Tibetans explain this as being their karma - in a past life, they must have been very good and devout people, who are now blessed with strong faith, a smart mind, and steadfast devotion to the Buddha’s teachings.
These boys will attain much positive merit over their lifetime, becoming closer to enlightenment than the majority of their monk brothers.
The nunnery nursery
Not all women in robes at Yachen Gar have been nuns their whole lives. Women aren’t encouraged to become nuns in the same way that men are to become monks, so many don’t choose this path until later.
Some women arrive pregnant, or with small children. Their histories differ - husbands who died, husbands who beat them, unplanned pregnancies - yet they are all received the same by the community here.

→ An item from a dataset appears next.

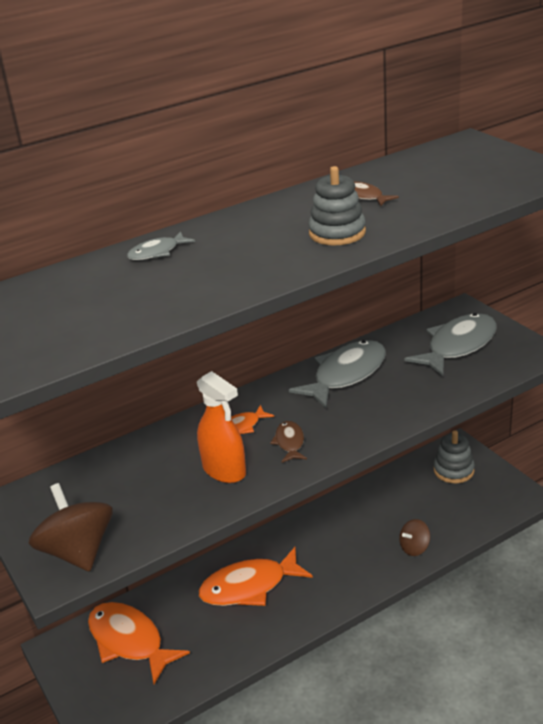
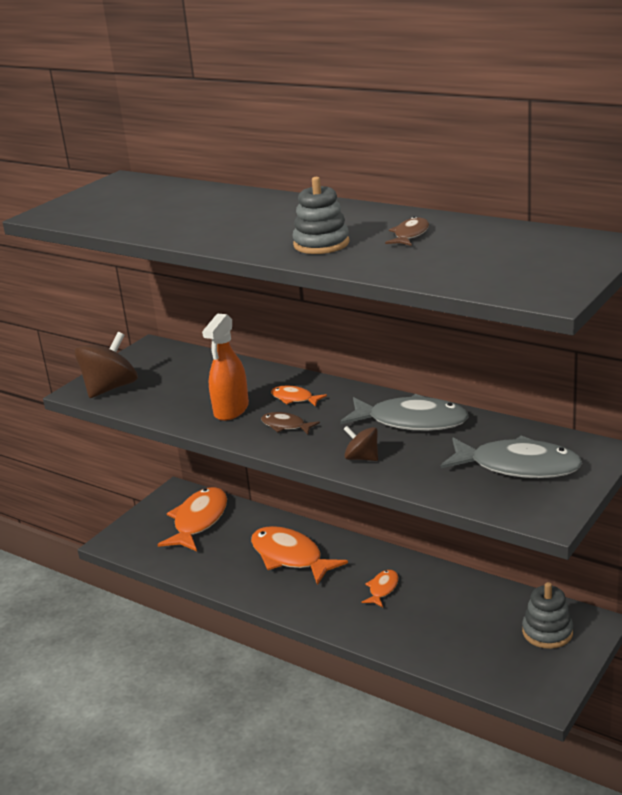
camera: 65 degrees right, 5 degrees down
grey fish [127,231,195,260] -> none
brown fish [270,421,307,463] -> brown fish turned 120 degrees counterclockwise [261,412,320,434]
brown spinning top [399,519,431,556] -> brown spinning top moved to [344,426,378,461]
none -> orange fish [362,570,399,607]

Their children accompany them until they are old enough to attend the nunnery nursery and primary school, where they will learn reading, writing, math, and a variety of other subjects.
Nomads and nuns
In the nunnery primary school, the children are dressed in a mix of lay and monastic clothing, reflecting their different backgrounds.
Some are the children of nomads who live around the outskirts of Yachen Gar, there to provide the nuns with yak milk & butter. The nearest town is two mountain ranges away, too far for many to take their children.
Some children came to Yachen with their mother when she took the robes and became a nun. Some were even born here, and call it their home. These children dress like little Rinpoches in shining satin shirts and jackets, imitating the great teachers who lead the nuns in prayer.
The prayer wheels
Pilgrims from all over the region, and from as far afield as Lhasa and China, come to Yachen Gar to make offerings and receive blessings.
One of the main activities performed by pilgrims is to follow the looping trail of prayer wheels around the main assembly hall and mani pile, spinning each wheel as they go.
Similar to the handheld prayer wheels, these giant golden cylinders hold hundreds of thousands of printed mantra inside them, so that each rotation is as effective as speaking it that many times.
The outer kora
Around the outer perimeter of the monastic town is a trail, also lined sporadically by prayer wheels. This is called the kora, meaning “to go around”.
Walking a kora is an act of devotion and offering, but is also enjoyed as a social event by many who take the opportunity away from the crowds to giggle and gossip as they walk.
Others , meanwhile, use the opportunity to memorise their scriptures or practice recitations aloud.
Dancing on the hillside
In the evening, around the outer kora where the trail climbs the hill, these young monks and nuns were practicing a dance.
Although the men and women of Yachen Gar usually do not socialise together, this group appeared to be good friends and didn’t mind each other’s company.
The women sat on the grass, singing classic melodic tunes, while the men danced in the evening light, only occasionally realising how badly out of time they were.
Mentor and mentee
The same evening, an older monk and his young mentee wander slowly across the hillside, deep in discussion.
Beyond them, surrounded by a bright white fence, is the town’s charnel ground - an important place to meditate on impermanence, and for cutting apart one’s ego.
Guru Rinpoche atop the hill
On top of the hill, overlooking the entire Yachen Gar complex, stands this impressive statue of mighty Guru Rinpoche - the second most important figure in Tibetan Buddhism after the Buddha himself.
Close to sunset, a sun halo appeared, which perfectly framed the Guru in a rainbow - a motif frequently seen in Tibetan paintings.